Copy out the part of the records below that starts with the line containing "pose: elev=141.6 azim=306.7" and ends with the line containing "Dot at: (201, 175)", including both of those lines. Do not include the pictures.

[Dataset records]
::::
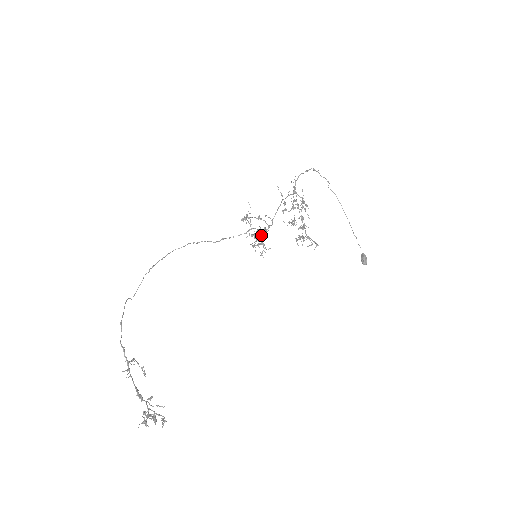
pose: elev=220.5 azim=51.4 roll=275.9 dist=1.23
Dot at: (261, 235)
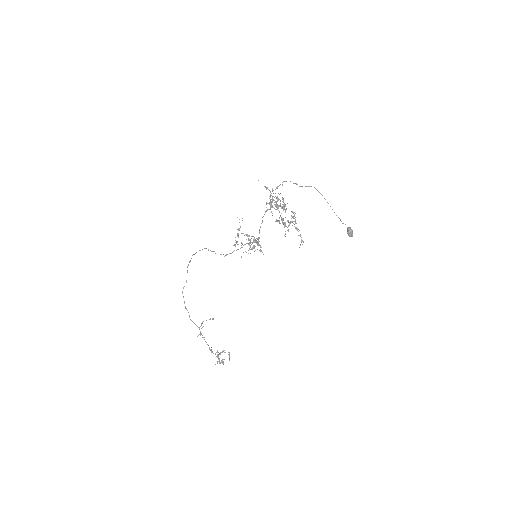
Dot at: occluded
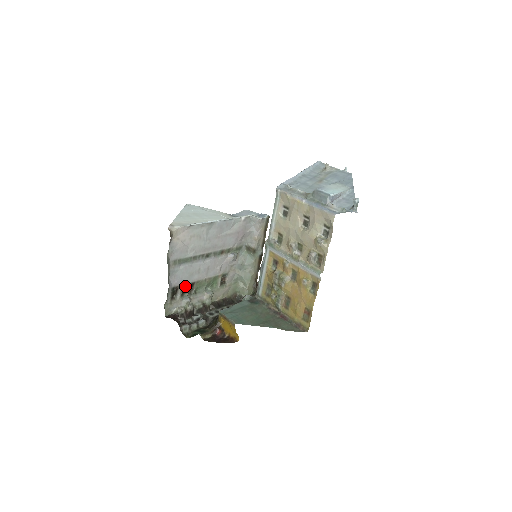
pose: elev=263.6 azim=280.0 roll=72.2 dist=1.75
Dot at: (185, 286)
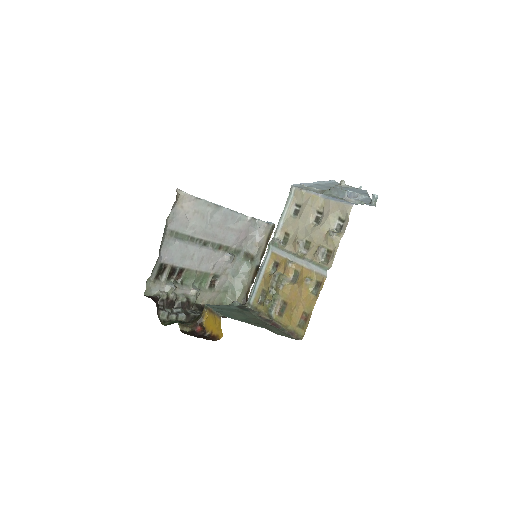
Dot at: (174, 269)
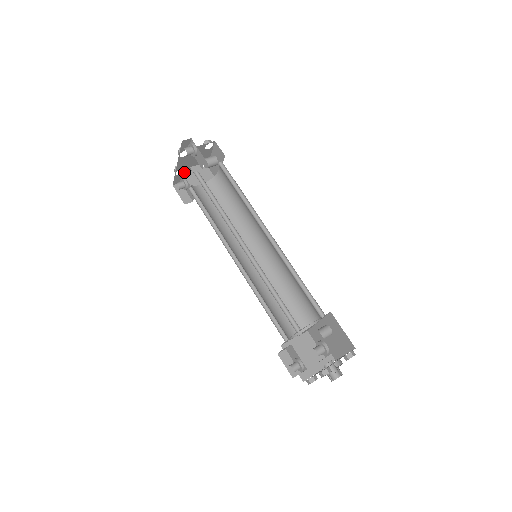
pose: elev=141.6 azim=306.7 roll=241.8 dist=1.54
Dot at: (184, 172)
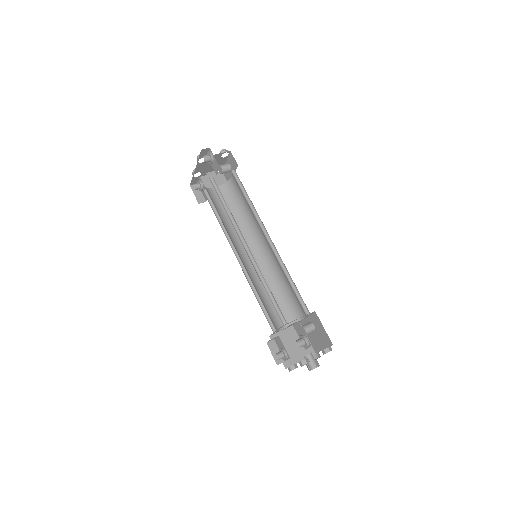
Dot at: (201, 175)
::::
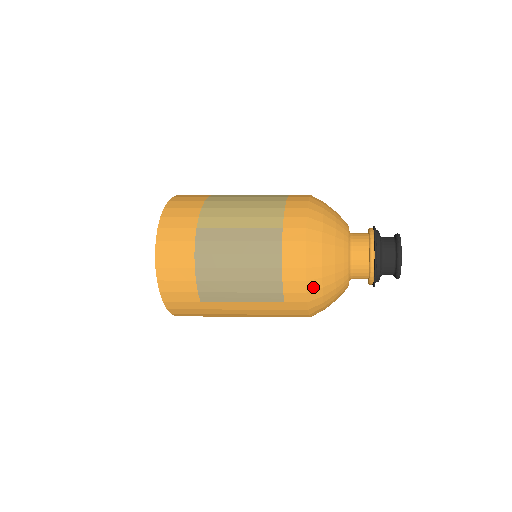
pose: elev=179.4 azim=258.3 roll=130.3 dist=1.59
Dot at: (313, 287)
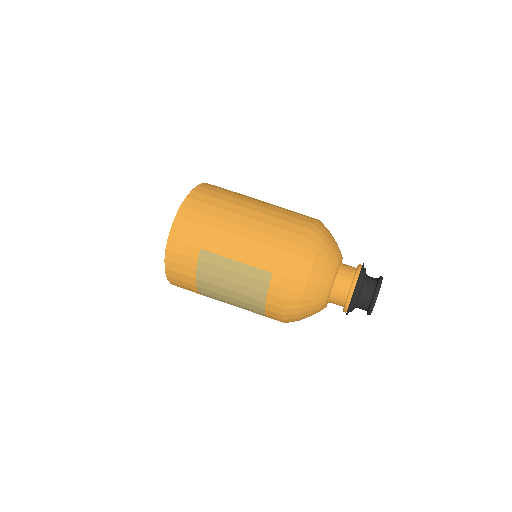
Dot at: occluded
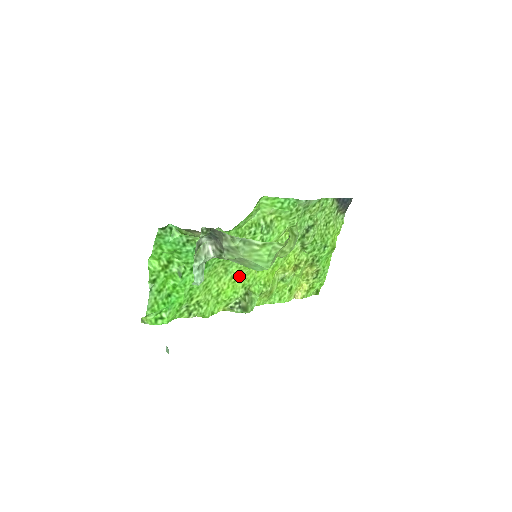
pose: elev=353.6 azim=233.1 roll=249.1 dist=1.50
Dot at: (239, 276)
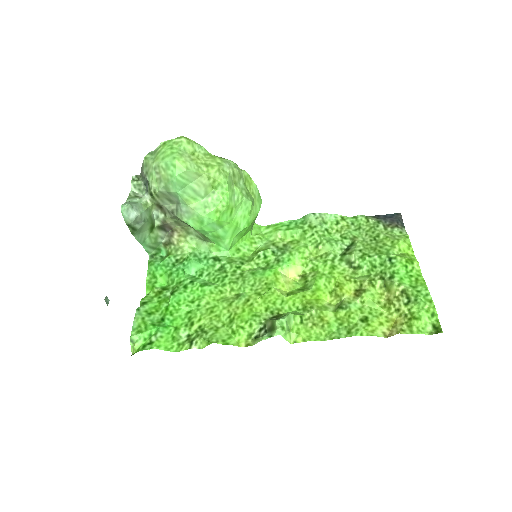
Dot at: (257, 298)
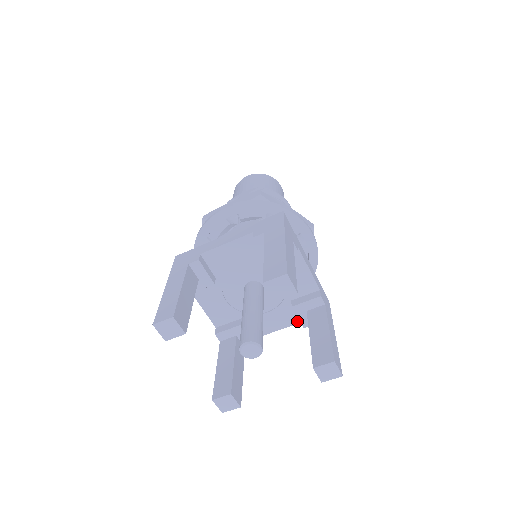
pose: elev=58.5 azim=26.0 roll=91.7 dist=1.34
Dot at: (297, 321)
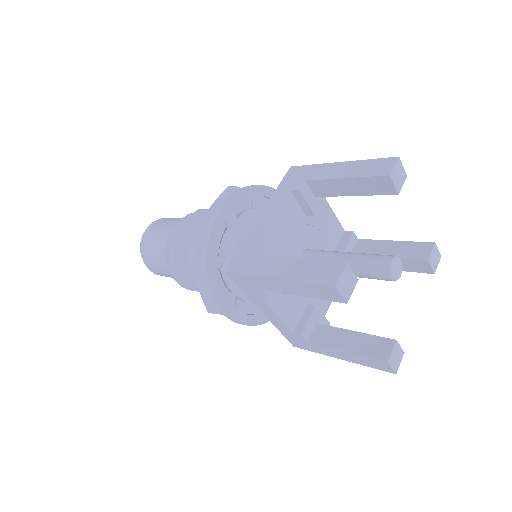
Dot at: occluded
::::
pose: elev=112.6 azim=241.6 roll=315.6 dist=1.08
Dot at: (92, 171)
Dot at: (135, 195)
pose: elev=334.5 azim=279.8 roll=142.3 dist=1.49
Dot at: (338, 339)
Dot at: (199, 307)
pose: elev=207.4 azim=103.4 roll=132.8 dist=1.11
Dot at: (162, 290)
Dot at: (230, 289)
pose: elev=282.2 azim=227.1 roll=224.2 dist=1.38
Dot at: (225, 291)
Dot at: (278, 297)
::::
**TASK RESULT**
pose: elev=141.6 azim=306.7 roll=241.8 dist=1.54
Dot at: (184, 172)
Dot at: (201, 175)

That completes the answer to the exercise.